The IBM 5100 Portable Computer was a portable computer initially sold towards the end of 1975. It was IBM’s more advanced version of their earlier Special Computer APL Machine Portable. It is also recognized as the predecessor to the more popular IBM PC which would be released in 1981. The IBM 5100 was very much ahead of other similar machines at the time, like hobbyist microcomputers MITS Altair 8800, and the IMSAI 8080, and was priced much higher as well. While microcomputers of the time could be bought as DIY kits for under $500, the IBM 5100 ranged from roughly $9,000 to $20,000 depending on the options. Because of this price, and the advanced technology, the IBM 5100 was marketed more towards engineers, analysts, statisticians, and other problem solvers and big businesses.
The IBM 5100 was marketed as the world’s premiere portable computer. It weighed a little over 50 lbs, and unlike many microcomputers at the time, it came fully assembled with integrated features like a keyboard and CRT display, as well as system software. The entire unit could fit into an optional case for the machine, which would allow owners to transport their computer easily from one place to another. Although out of the general computer and hobbyist enthusiast’s budget at the time, it received rave reviews from electronic magazines of the time. People marveled at how much information could be stored, and features integrated into what at the time was a very small functional computer.
The IBM 5100 used a board level microprocessor known as PALM (Put All Logic in Microcode). Initial speed was roughly 2 MHz. Memory varied depending on the features the buyer chose but it ranged from 16KB to 64KB RAM, and 32KB to 64KB ROM. Storage was provided by a 1/4 inch cartridge tape drive using DC300 cartridges to store 204 K bytes. It used a 16-bit address bus. It came with an internal CRT which displayed 16 lines of 64 characters, and was equipped with a connector that an external video monitor could be attached to if the owner bought a separate external monitor. It was equipped with an integrated keyboard and could be purchased with APL, BASIC, or both.
The IBM 5100 was one of the first widely marketed personal computers, and the most advanced and innovative one of its time. No other micro or personal computers at the time even came close to its integrated features and technology, and it is widely considered the first all in one assembled portable computer system of its kind in the history of computers.

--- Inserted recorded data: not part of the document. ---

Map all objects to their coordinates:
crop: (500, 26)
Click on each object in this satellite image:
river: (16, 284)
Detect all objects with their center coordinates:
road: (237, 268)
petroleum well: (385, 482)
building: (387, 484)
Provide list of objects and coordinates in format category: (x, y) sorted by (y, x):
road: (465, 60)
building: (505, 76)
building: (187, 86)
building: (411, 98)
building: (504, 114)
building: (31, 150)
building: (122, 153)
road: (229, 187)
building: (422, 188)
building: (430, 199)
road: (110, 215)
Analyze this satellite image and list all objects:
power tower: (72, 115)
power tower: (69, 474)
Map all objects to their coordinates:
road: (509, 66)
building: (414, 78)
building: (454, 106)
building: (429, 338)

Its high price tag made it unsuccessful as far as sales went, but it would eventually lead to the 1981 IBM PC, and all the more well known personal computers that would follow.
During 2000-2001, a bulletin board poster who went by the name John Titor caused a sensation around the internet and on popular radio shows like Coast To Coast AM by claiming to be a time traveler from the year 2036. Titor claimed that he had been sent back in time to find an IBM 5100.